Le informazioni sono uno dei prodotti fondamentali della nostra interazione con gli altri. Spesso ci capita di non sapere cosa fare in una situazione, o addirittura di non sapere cosa stia accadendo, soprattutto nei casi in cui siamo chiamati ad affrontare qualcosa di nuovo e mai affrontato prima. Il mondo sociale è spesso ambiguo e poco definito. In numerose situazioni quotidiane ci sentiamo insicuri su cosa fare o pensare. Non abbiamo i dati sufficienti per fare una scelta buona e precisa ma, per nostra fortuna, disponiamo di una potente e utile fonte di conoscenza: il comportamento degli altri. Chiedere alle altre persone che cosa stiano facendo o vedere che cosa fanno ci aiuta a definire una situazione.

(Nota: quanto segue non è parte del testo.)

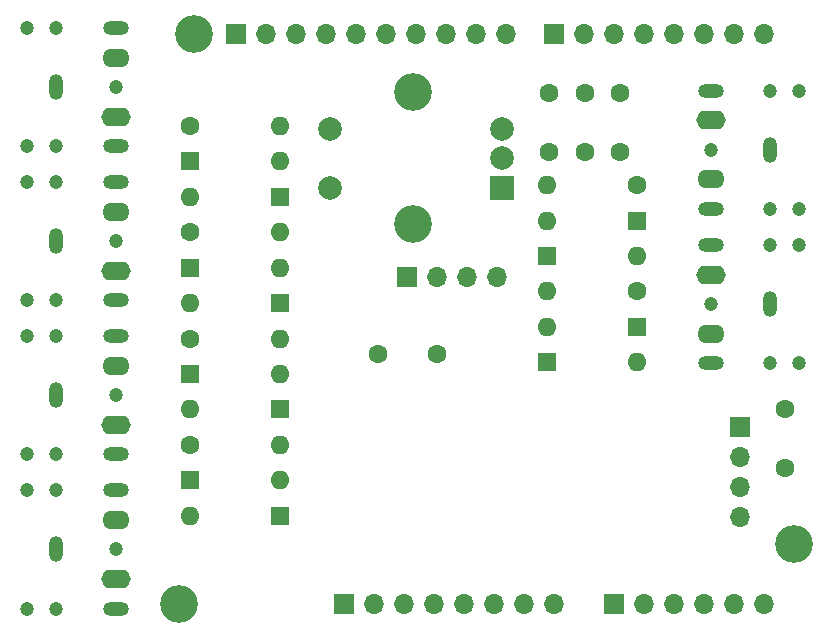
<source format=gbr>
%TF.GenerationSoftware,KiCad,Pcbnew,8.0.5*%
%TF.CreationDate,2024-10-10T20:00:25+01:00*%
%TF.ProjectId,ArduinoClockGenShield,41726475-696e-46f4-936c-6f636b47656e,rev?*%
%TF.SameCoordinates,Original*%
%TF.FileFunction,Soldermask,Top*%
%TF.FilePolarity,Negative*%
%FSLAX46Y46*%
G04 Gerber Fmt 4.6, Leading zero omitted, Abs format (unit mm)*
G04 Created by KiCad (PCBNEW 8.0.5) date 2024-10-10 20:00:25*
%MOMM*%
%LPD*%
G01*
G04 APERTURE LIST*
%ADD10R,1.700000X1.700000*%
%ADD11O,1.700000X1.700000*%
%ADD12C,1.600000*%
%ADD13O,1.600000X1.600000*%
%ADD14R,1.600000X1.600000*%
%ADD15C,1.200000*%
%ADD16O,2.200000X1.200000*%
%ADD17O,2.300000X1.600000*%
%ADD18O,1.200000X2.200000*%
%ADD19O,2.500000X1.600000*%
%ADD20R,2.000000X2.000000*%
%ADD21C,2.000000*%
%ADD22C,3.200000*%
G04 APERTURE END LIST*
D10*
%TO.C,J1*%
X127940000Y-97460000D03*
D11*
X130480000Y-97460000D03*
X133020000Y-97460000D03*
X135560000Y-97460000D03*
X138100000Y-97460000D03*
X140640000Y-97460000D03*
X143180000Y-97460000D03*
X145720000Y-97460000D03*
%TD*%
D10*
%TO.C,J3*%
X150800000Y-97460000D03*
D11*
X153340000Y-97460000D03*
X155880000Y-97460000D03*
X158420000Y-97460000D03*
X160960000Y-97460000D03*
X163500000Y-97460000D03*
%TD*%
D10*
%TO.C,J2*%
X118796000Y-49200000D03*
D11*
X121336000Y-49200000D03*
X123876000Y-49200000D03*
X126416000Y-49200000D03*
X128956000Y-49200000D03*
X131496000Y-49200000D03*
X134036000Y-49200000D03*
X136576000Y-49200000D03*
X139116000Y-49200000D03*
X141656000Y-49200000D03*
%TD*%
D10*
%TO.C,J4*%
X145720000Y-49200000D03*
D11*
X148260000Y-49200000D03*
X150800000Y-49200000D03*
X153340000Y-49200000D03*
X155880000Y-49200000D03*
X158420000Y-49200000D03*
X160960000Y-49200000D03*
X163500000Y-49200000D03*
%TD*%
D12*
%TO.C,C1*%
X165278000Y-85990000D03*
X165278000Y-80990000D03*
%TD*%
%TO.C,R2*%
X114880000Y-66000000D03*
D13*
X122500000Y-66000000D03*
%TD*%
D10*
%TO.C,A2*%
X133260000Y-69820000D03*
D11*
X135800000Y-69820000D03*
X138340000Y-69820000D03*
X140880000Y-69820000D03*
%TD*%
D12*
%TO.C,C4*%
X145310000Y-54200000D03*
X145310000Y-59200000D03*
%TD*%
D14*
%TO.C,D1*%
X114880000Y-60000000D03*
D13*
X122500000Y-60000000D03*
%TD*%
D15*
%TO.C,J10*%
X164000000Y-64000000D03*
X166500000Y-64000000D03*
X159000000Y-59000000D03*
X164000000Y-54000000D03*
X166500000Y-54000000D03*
D16*
X159000000Y-64000000D03*
D17*
X159000000Y-61500000D03*
D18*
X164000000Y-59000000D03*
D16*
X159000000Y-54000000D03*
D19*
X159000000Y-56500000D03*
%TD*%
D12*
%TO.C,R4*%
X114880000Y-84000000D03*
D13*
X122500000Y-84000000D03*
%TD*%
D15*
%TO.C,J8*%
X103600000Y-87850000D03*
X101100000Y-87850000D03*
X108600000Y-92850000D03*
X103600000Y-97850000D03*
X101100000Y-97850000D03*
D16*
X108600000Y-87850000D03*
D17*
X108600000Y-90350000D03*
D18*
X103600000Y-92850000D03*
D16*
X108600000Y-97850000D03*
D19*
X108600000Y-95350000D03*
%TD*%
D15*
%TO.C,J9*%
X164000000Y-77100000D03*
X166500000Y-77100000D03*
X159000000Y-72100000D03*
X164000000Y-67100000D03*
X166500000Y-67100000D03*
D16*
X159000000Y-77100000D03*
D17*
X159000000Y-74600000D03*
D18*
X164000000Y-72100000D03*
D16*
X159000000Y-67100000D03*
D19*
X159000000Y-69600000D03*
%TD*%
D14*
%TO.C,D8*%
X122500000Y-90000000D03*
D13*
X114880000Y-90000000D03*
%TD*%
D20*
%TO.C,SW1*%
X141290000Y-62220000D03*
D21*
X141290000Y-57220000D03*
X141290000Y-59720000D03*
D22*
X133790000Y-65320000D03*
X133790000Y-54120000D03*
D21*
X126790000Y-57220000D03*
X126790000Y-62220000D03*
%TD*%
D14*
%TO.C,D7*%
X114880000Y-87000000D03*
D13*
X122500000Y-87000000D03*
%TD*%
D14*
%TO.C,D12*%
X145160000Y-68010000D03*
D13*
X152780000Y-68010000D03*
%TD*%
D12*
%TO.C,R5*%
X152780000Y-71010000D03*
D13*
X145160000Y-71010000D03*
%TD*%
D12*
%TO.C,R6*%
X152780000Y-62010000D03*
D13*
X145160000Y-62010000D03*
%TD*%
D14*
%TO.C,D2*%
X122500000Y-63000000D03*
D13*
X114880000Y-63000000D03*
%TD*%
D22*
%TO.C,MH1*%
X115240000Y-49200000D03*
%TD*%
D14*
%TO.C,D3*%
X114880000Y-69000000D03*
D13*
X122500000Y-69000000D03*
%TD*%
D14*
%TO.C,D11*%
X152780000Y-65010000D03*
D13*
X145160000Y-65010000D03*
%TD*%
D14*
%TO.C,D5*%
X114880000Y-78000000D03*
D13*
X122500000Y-78000000D03*
%TD*%
D12*
%TO.C,C5*%
X130800000Y-76260000D03*
X135800000Y-76260000D03*
%TD*%
D15*
%TO.C,J6*%
X103600000Y-61750000D03*
X101100000Y-61750000D03*
X108600000Y-66750000D03*
X103600000Y-71750000D03*
X101100000Y-71750000D03*
D16*
X108600000Y-61750000D03*
D17*
X108600000Y-64250000D03*
D18*
X103600000Y-66750000D03*
D16*
X108600000Y-71750000D03*
D19*
X108600000Y-69250000D03*
%TD*%
D14*
%TO.C,D9*%
X152780000Y-74010000D03*
D13*
X145160000Y-74010000D03*
%TD*%
D12*
%TO.C,C2*%
X151310000Y-54200000D03*
X151310000Y-59200000D03*
%TD*%
D14*
%TO.C,D4*%
X122500000Y-72000000D03*
D13*
X114880000Y-72000000D03*
%TD*%
D10*
%TO.C,A1*%
X161468000Y-82474000D03*
D11*
X161468000Y-85014000D03*
X161468000Y-87554000D03*
X161468000Y-90094000D03*
%TD*%
D12*
%TO.C,R1*%
X114880000Y-57000000D03*
D13*
X122500000Y-57000000D03*
%TD*%
D12*
%TO.C,C3*%
X148310000Y-54200000D03*
X148310000Y-59200000D03*
%TD*%
D15*
%TO.C,J5*%
X103600000Y-48700000D03*
X101100000Y-48700000D03*
X108600000Y-53700000D03*
X103600000Y-58700000D03*
X101100000Y-58700000D03*
D16*
X108600000Y-48700000D03*
D17*
X108600000Y-51200000D03*
D18*
X103600000Y-53700000D03*
D16*
X108600000Y-58700000D03*
D19*
X108600000Y-56200000D03*
%TD*%
D22*
%TO.C,MH2*%
X113970000Y-97460000D03*
%TD*%
D14*
%TO.C,D10*%
X145160000Y-77010000D03*
D13*
X152780000Y-77010000D03*
%TD*%
D15*
%TO.C,J7*%
X103600000Y-74800000D03*
X101100000Y-74800000D03*
X108600000Y-79800000D03*
X103600000Y-84800000D03*
X101100000Y-84800000D03*
D16*
X108600000Y-74800000D03*
D17*
X108600000Y-77300000D03*
D18*
X103600000Y-79800000D03*
D16*
X108600000Y-84800000D03*
D19*
X108600000Y-82300000D03*
%TD*%
D22*
%TO.C,MH4*%
X166040000Y-92380000D03*
%TD*%
D14*
%TO.C,D6*%
X122500000Y-81000000D03*
D13*
X114880000Y-81000000D03*
%TD*%
D12*
%TO.C,R3*%
X114880000Y-75000000D03*
D13*
X122500000Y-75000000D03*
%TD*%
M02*

</source>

Scegliere di conformarci agli altri non vuol dire non avere piena fiducia di noi stessi ma il comportamento degli altri è, senza dubbio, fonte di informazione e ci aiuta a scegliere le azioni appropriate. Una caratteristica fondamentale di questo processo, che prende il nome di influenza sociale informazionale, è che essa può anche condurre all’accettazione privata, in cui gli individui fanno propria la definizione della situazione che hanno appreso dagli, o con, gli altri.

Esiste anche un’altra ragione, oltre al bisogno di informazioni, che ci spinge verso il conformismo ed è il desiderio di essere graditi e accettati dagli altri. Di fronte a questo bisogno umano fondamentale di compagnia, non sorprende che spesso ci conformiamo per essere accettati da chi ci circonda. Far parte di un gruppo ci rende forti e la paura di essere rifiutati è particolarmente temibile soprattutto nella fase della vita nella quale la rappresentazione di Sé è messa drammaticamente in discussione, quindi tra i più giovani. Naturalmente, quanto maggiore è l’importanza di questo gruppo per la persona, tanto maggiore sarà il timore di essere escluso e, conseguentemente, la tendenza a conformarsi alla maggioranza.

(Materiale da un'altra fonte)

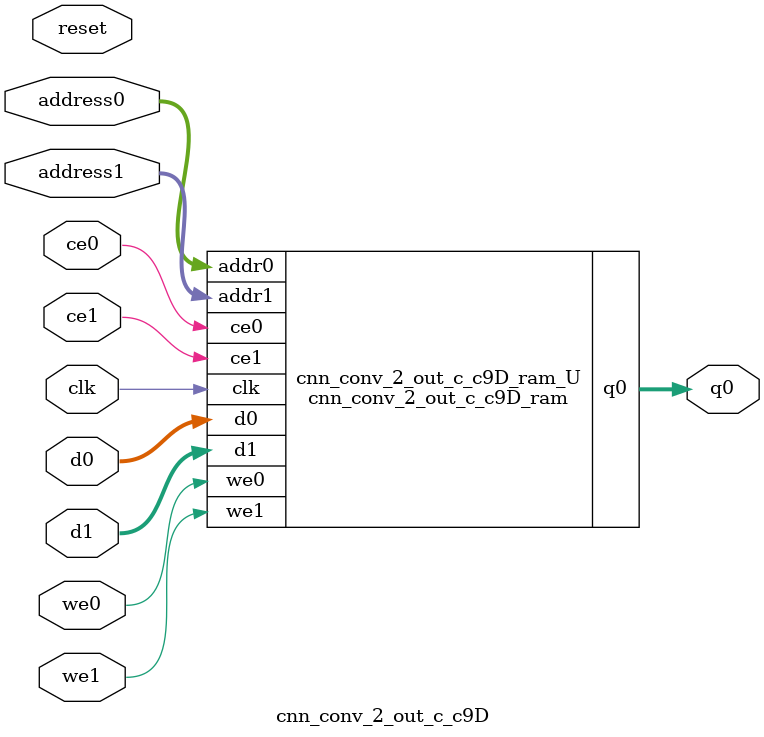
<source format=v>
`timescale 1 ns / 1 ps
module cnn_conv_2_out_c_c9D_ram (addr0, ce0, d0, we0, q0, addr1, ce1, d1, we1,  clk);

parameter DWIDTH = 14;
parameter AWIDTH = 4;
parameter MEM_SIZE = 16;

input[AWIDTH-1:0] addr0;
input ce0;
input[DWIDTH-1:0] d0;
input we0;
output reg[DWIDTH-1:0] q0;
input[AWIDTH-1:0] addr1;
input ce1;
input[DWIDTH-1:0] d1;
input we1;
input clk;

(* ram_style = "block" *)reg [DWIDTH-1:0] ram[0:MEM_SIZE-1];




always @(posedge clk)  
begin 
    if (ce0) 
    begin
        if (we0) 
        begin 
            ram[addr0] <= d0; 
        end 
        q0 <= ram[addr0];
    end
end


always @(posedge clk)  
begin 
    if (ce1) 
    begin
        if (we1) 
        begin 
            ram[addr1] <= d1; 
        end 
    end
end


endmodule

`timescale 1 ns / 1 ps
module cnn_conv_2_out_c_c9D(
    reset,
    clk,
    address0,
    ce0,
    we0,
    d0,
    q0,
    address1,
    ce1,
    we1,
    d1);

parameter DataWidth = 32'd14;
parameter AddressRange = 32'd16;
parameter AddressWidth = 32'd4;
input reset;
input clk;
input[AddressWidth - 1:0] address0;
input ce0;
input we0;
input[DataWidth - 1:0] d0;
output[DataWidth - 1:0] q0;
input[AddressWidth - 1:0] address1;
input ce1;
input we1;
input[DataWidth - 1:0] d1;



cnn_conv_2_out_c_c9D_ram cnn_conv_2_out_c_c9D_ram_U(
    .clk( clk ),
    .addr0( address0 ),
    .ce0( ce0 ),
    .we0( we0 ),
    .d0( d0 ),
    .q0( q0 ),
    .addr1( address1 ),
    .ce1( ce1 ),
    .we1( we1 ),
    .d1( d1 ));

endmodule


</source>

Di fronte alla maggioranza siamo sempre pronti ad adattarci e a mettere in discussione le nostre idee ma, solo perché un’idea è condivisa da molti, non vuol dire che sia ‘giusta’. Le nostre idee, anche se controcorrente, meritano sempre di essere espresse. Non sempre essere uguali è sinonimo di sentirsi accettati. Al conformismo si contrappone l’anticonformismo, che sostiene la libertà di esprimere il proprio modo di essere in pubblico, senza nessuna censura o paura. Nella nostra società odierna è quasi difficile essere se stessi, il conformismo spesso è indotto dai social media che, come sappiamo, occupano un ruolo di spessore ormai nella vita di tutti noi. Siamo così sicuri che, a volte, l’influenza degli altri non ci danneggi? Perché crediamo di poter rivoluzionare il mondo soltanto occupando un posto in un gruppo? Dovremmo tenere a mente che “non potrà esserci nessuna rivoluzione di massa finché non vi sarà una rivoluzione personale, a livello individuale. Prima deve avvenire all’interno.” (Jim Morrison).